### EXERCISE MATERIAL
___

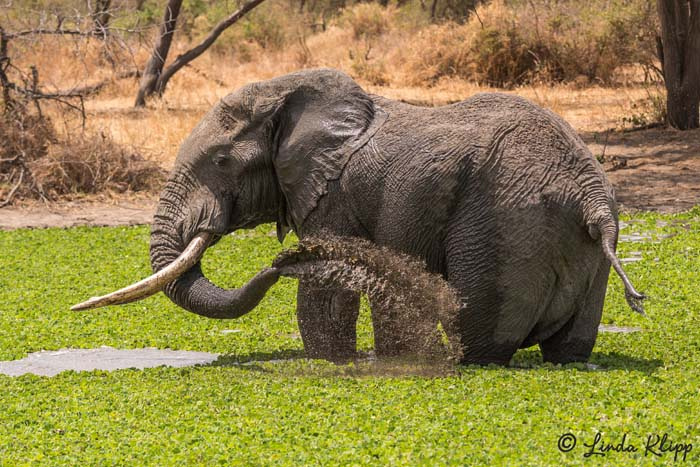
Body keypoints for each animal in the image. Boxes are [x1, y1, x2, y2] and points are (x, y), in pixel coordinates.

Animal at [71, 67, 644, 368]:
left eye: (222, 161)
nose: (283, 259)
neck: (291, 94)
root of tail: (592, 200)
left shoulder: (333, 194)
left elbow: (328, 288)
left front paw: (339, 362)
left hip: (505, 225)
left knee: (477, 335)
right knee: (569, 347)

___

### YOUR OBJECTIVE
What is the number of lines in the listing that contain the string "left"? Give it alone.

### TASK RESULT
6